**** EXCERPT TO READ ****

Low-Latency Desktop Audio Capture Without Feedback (Linux, Electron) #12

Open
opened 2026-04-16 23:41:19 +00:00 by myxelium · 0 comments
Owner

User Story: Low-Latency Desktop Audio Capture Without Feedback (Linux, Electron)

Context

I am building a Discord-like application using Electron on Linux. The app includes screen sharing with system audio capture.

The current implementation uses PulseAudio (pactl, parec) with:

  • Virtual sinks (module-null-sink)
  • Loopbacks (module-loopback)
  • Monitor source capture (parec)

This setup successfully captures desktop audio while excluding the app’s own audio (preventing feedback loops). However, it introduces ~2 seconds of audio latency, causing significant desynchronization with the video stream.


Problem Statement

The current audio pipeline introduces excessive latency due to buffering across:

  • PulseAudio loopbacks
  • Monitor sources
  • parec internal buffering
  • Node.js stream + IPC transfer

This makes the solution unsuitable for real-time communication.


Goal

Design a low-latency (<100ms target) desktop audio capture system on Linux that:

  1. Captures system audio (what the user hears)
  2. Excludes audio produced by the app itself (no feedback loop)
  3. Stays synchronized with video (WebRTC-friendly latency)
  4. Works reliably across common Linux environments
  5. Integrates with Electron

Current Architecture (Simplified)

App audio → VOICE_SINK
Other apps → SCREEN_SHARE_SINK

SCREEN_SHARE_SINK.monitor → parec → Node → IPC → renderer → WebRTC

Loopbacks:
- SCREEN_SHARE_SINK.monitor → real output sink
- VOICE_SINK.monitor → real output sink

Additionally:

  • Sink inputs are dynamically rerouted using pactl
  • App-owned processes are detected and separated
  • A polling + event-based system enforces routing

Key Constraints

  • Must run on Linux (PulseAudio and/or PipeWire environments)
  • Must work inside Electron (Node.js + Chromium)

****

> _WORK TASK 1_:
In the audio capture issue, what latency does the goal section target?
> _WORK TASK 2_:
Decide whether each statement agrees with the audio capture issue, and quote the words that settle it: (a) the current PulseAudio setup adds about two seconds of audio latency; (b) the application is being built with Qt; (c) sink inputs are rerouted using pactl.

**** DATA EXTRACT ****

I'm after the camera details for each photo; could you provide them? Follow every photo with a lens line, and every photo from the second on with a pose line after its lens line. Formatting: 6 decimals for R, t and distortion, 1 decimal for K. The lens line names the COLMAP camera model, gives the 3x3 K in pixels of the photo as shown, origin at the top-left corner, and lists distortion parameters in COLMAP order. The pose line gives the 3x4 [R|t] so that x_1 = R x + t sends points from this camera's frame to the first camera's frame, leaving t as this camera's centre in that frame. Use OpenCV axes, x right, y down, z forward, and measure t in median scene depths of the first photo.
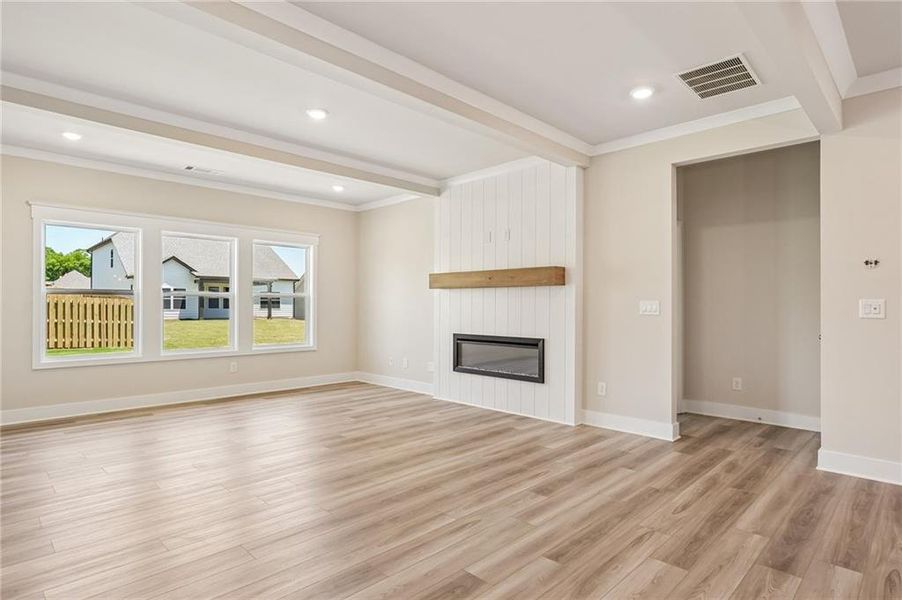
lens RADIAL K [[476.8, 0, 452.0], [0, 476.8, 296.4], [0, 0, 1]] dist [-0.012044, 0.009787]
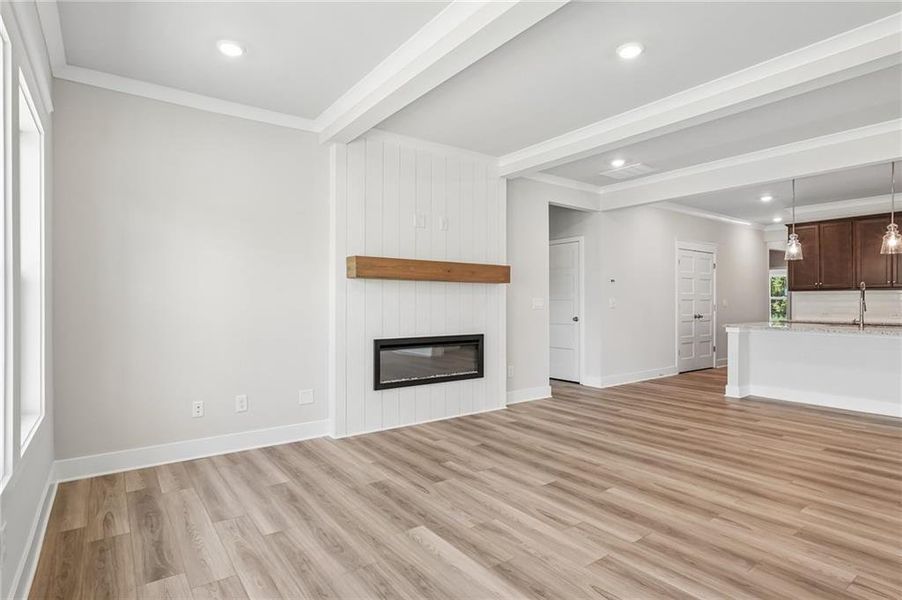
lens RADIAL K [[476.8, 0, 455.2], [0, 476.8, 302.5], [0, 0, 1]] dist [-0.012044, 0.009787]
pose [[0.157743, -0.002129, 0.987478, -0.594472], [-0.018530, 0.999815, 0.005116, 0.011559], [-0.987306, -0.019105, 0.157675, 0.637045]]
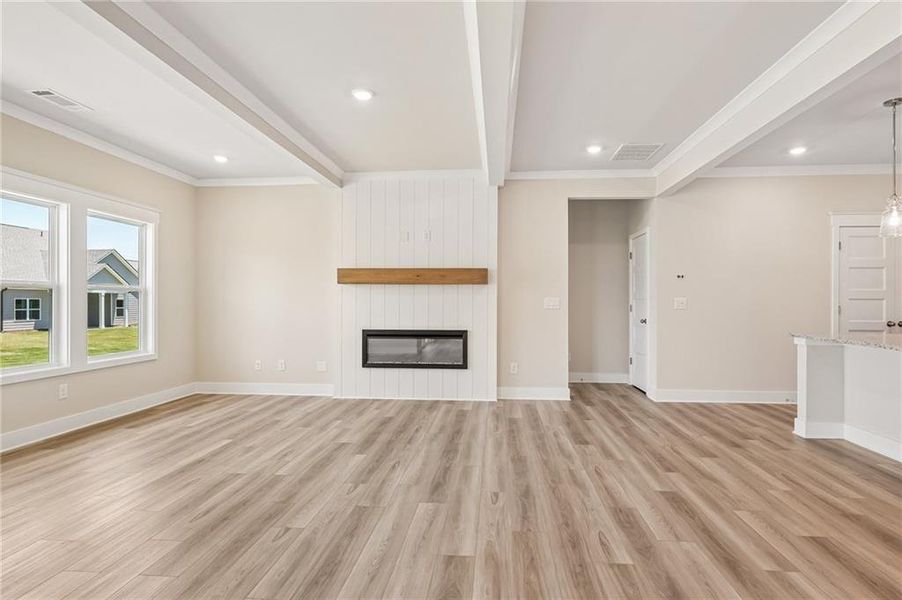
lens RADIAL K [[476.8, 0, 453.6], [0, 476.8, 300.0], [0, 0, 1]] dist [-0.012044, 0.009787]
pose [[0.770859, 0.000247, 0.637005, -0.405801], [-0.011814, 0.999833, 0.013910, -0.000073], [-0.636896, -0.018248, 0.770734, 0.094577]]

****

> _OUTPUT 1_:
Under 100 ms ("<100ms target").

> _OUTPUT 2_:
(a) Yes: "it introduces ~2 seconds of audio latency"
(b) No: "I am building a Discord-like application using Electron on Linux."
(c) Yes: "Sink inputs are dynamically rerouted using pactl"